Don’t forget to apply directly through our website! It’s the best way to ensure your application gets seen by the right people. Plus, we love seeing candidates who are proactive about their job search!
We think you need these skills to ace Research Engineer (Post-Training for Agentic Coding)
Some tips for your application 🫡
Show Off Your Skills:Make sure to highlight your advanced academic background and industry experience in machine learning. We want to see how your expertise aligns with the role, so don’t hold back on showcasing your Python fluency and any experience with Rust or other relevant languages.
Be Clear and Concise:When explaining your experience with AI model post-training techniques, keep it straightforward. We appreciate clarity, especially when discussing complex topics, so aim for a balance between detail and simplicity.
Tailor Your Application:Customise your application to reflect our job description. Mention specific projects where you’ve driven research or developed prototypes, and how they relate to building enterprise-grade coding agents. This shows us you’re genuinely interested in the role!
Apply Through Our Website:We encourage you to apply directly through our website. It’s the best way for us to receive your application and ensures you’re considered for the role. Plus, it gives you a chance to explore more about what we do at StudySmarter!
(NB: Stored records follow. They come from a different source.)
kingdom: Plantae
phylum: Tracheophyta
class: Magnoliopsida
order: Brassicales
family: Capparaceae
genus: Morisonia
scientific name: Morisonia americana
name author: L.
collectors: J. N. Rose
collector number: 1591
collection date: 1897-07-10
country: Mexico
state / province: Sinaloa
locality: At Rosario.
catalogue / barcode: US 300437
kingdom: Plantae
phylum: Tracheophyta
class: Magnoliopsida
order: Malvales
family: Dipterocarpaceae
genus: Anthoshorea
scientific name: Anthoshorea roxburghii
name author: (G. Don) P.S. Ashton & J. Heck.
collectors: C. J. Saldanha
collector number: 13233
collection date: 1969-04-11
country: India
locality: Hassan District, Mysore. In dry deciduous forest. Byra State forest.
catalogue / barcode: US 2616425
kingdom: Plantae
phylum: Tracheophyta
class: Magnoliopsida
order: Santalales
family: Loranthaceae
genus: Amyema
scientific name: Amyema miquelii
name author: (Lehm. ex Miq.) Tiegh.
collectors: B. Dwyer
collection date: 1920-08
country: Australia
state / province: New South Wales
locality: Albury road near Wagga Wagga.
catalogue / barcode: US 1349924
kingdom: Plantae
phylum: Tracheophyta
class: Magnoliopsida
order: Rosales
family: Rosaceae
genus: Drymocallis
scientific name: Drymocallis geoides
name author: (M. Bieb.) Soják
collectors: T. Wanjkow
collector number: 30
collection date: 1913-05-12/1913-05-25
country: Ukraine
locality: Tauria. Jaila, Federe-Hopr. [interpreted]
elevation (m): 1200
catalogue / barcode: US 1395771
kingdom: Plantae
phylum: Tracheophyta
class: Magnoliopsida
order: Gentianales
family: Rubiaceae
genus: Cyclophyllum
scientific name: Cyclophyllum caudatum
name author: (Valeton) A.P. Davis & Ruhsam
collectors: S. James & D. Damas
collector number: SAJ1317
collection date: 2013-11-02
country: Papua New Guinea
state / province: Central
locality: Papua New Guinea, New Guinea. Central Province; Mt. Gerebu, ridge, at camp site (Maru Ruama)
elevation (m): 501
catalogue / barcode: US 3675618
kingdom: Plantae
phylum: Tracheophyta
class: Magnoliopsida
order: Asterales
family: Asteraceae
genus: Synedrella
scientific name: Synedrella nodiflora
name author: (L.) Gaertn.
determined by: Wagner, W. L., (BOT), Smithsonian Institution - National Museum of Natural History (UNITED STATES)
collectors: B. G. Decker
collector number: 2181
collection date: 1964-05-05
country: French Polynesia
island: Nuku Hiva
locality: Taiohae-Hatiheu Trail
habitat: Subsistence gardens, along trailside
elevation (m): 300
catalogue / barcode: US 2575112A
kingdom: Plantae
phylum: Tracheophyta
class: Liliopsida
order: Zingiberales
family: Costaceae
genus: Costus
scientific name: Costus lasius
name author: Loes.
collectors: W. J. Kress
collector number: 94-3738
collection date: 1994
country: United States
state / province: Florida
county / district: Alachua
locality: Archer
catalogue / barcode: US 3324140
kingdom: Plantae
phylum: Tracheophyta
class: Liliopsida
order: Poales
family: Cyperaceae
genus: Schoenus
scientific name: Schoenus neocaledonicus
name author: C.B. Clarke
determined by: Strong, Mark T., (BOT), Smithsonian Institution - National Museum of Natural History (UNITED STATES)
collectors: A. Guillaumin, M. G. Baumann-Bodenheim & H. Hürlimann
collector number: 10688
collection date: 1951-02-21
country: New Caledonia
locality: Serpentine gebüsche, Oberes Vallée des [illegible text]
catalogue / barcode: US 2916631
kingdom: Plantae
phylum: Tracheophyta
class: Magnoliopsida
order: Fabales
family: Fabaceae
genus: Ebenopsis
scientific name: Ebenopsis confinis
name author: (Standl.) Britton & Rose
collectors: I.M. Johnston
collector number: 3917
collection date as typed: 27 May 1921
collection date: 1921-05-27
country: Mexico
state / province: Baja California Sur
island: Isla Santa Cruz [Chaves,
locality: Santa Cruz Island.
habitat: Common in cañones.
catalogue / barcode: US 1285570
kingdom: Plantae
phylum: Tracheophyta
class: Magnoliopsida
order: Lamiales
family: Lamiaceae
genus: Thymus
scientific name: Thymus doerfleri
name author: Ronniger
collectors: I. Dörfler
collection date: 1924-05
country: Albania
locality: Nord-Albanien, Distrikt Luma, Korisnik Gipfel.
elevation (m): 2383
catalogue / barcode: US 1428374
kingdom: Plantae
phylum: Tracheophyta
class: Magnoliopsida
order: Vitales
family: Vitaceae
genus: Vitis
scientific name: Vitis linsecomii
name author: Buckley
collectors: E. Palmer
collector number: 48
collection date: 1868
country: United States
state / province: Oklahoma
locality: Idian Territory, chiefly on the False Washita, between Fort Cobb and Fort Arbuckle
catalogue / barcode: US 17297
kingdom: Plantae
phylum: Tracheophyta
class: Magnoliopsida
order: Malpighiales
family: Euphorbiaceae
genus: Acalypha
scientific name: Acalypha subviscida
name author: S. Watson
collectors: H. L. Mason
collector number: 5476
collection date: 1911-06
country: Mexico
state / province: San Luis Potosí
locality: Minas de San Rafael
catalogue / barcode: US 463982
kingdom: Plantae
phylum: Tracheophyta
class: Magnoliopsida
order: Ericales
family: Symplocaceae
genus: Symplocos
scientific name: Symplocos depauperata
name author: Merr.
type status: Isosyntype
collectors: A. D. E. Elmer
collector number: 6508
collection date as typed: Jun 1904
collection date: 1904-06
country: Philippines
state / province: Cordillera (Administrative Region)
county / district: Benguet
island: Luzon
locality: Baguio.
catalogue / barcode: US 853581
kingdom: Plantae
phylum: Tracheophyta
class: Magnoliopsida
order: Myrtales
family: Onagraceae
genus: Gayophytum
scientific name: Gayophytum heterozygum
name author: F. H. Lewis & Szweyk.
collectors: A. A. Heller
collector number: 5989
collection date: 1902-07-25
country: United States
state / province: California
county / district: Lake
How to prepare for a job interview at SonarSource
✨Know Your Stuff
Make sure you brush up on your knowledge of machine learning and software engineering practices. Be ready to discuss your experience with Python and any other relevant languages like Rust or C#. Familiarise yourself with the latest techniques in AI model post-training, as this will show your passion and expertise.
✨Showcase Your Projects
Prepare to talk about specific research projects you've worked on. Highlight how you drove these projects from concept to product, focusing on the impact they had. Use concrete examples to demonstrate your ability to deliver valuable findings and prototypes.
✨Communicate Clearly
Since you'll need to explain complex topics to various audiences, practice articulating your ideas clearly and concisely. Think about how you can break down intricate concepts into simpler terms, especially for non-technical stakeholders.
✨Stay Current
Keep yourself updated on the latest developments in large language models and agentic coding. Being able to discuss recent trends or breakthroughs in the field will not only impress your interviewers but also show that you're genuinely interested in the role and the industry.